The Path to Competence
My entry into the ﬁeld of psychotherapy was typical. Like many therapists, I was drawn to the ﬁeld because I was a “people person.” I had a knack for talking with people about their inner life, I enjoyed introspective work, and I felt like I could be good at it. Furthermore, I was quite conﬁdent of the potential beneﬁts of psychotherapy. Although I had never read any psychotherapy research, my gut told me that many individual and social life challenges were caused by psychological blocks, and psychotherapy offered the keys to healing, growth, and empowerment. (Turns out my gut was right: decades of research have shown psychotherapy to be, on average, very effective for helping people with a wide range of problems; Lambert, 2013.)

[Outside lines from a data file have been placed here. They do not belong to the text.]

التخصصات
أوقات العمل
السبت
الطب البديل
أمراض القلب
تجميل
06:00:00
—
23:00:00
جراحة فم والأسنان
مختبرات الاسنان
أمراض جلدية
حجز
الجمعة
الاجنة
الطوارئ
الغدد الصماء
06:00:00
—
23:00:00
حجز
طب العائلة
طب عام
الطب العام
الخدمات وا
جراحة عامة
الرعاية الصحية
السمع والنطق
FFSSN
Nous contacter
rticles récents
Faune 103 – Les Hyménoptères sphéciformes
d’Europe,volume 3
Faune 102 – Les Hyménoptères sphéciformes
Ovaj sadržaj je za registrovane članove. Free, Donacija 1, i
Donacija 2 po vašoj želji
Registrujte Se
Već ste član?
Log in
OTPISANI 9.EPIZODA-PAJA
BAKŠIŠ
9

Like many aspiring therapists, no small part of my inspiration to enter the ﬁeld came from my personal experiences in psychotherapy (Farber, Manevich, Metzger, & Saypol, 2005). In my late teens I had become deeply depressed; a psychologist’s evaluation recommended that I be removed from school due to risk of suicide. A mentor at my school connected me with a kind and compassionate psychologist. Using a patient, nonconfrontational Rogerian style, the psychologist melted my angry and rebellious persona. My ﬁrst few years of therapy with him were instrumental in helping me pull myself together, graduate high school, and enter college. I became an evangelist for psychotherapy and the power of introspection to transform lives. Now an adult, I wanted to provide that life-saving help for others.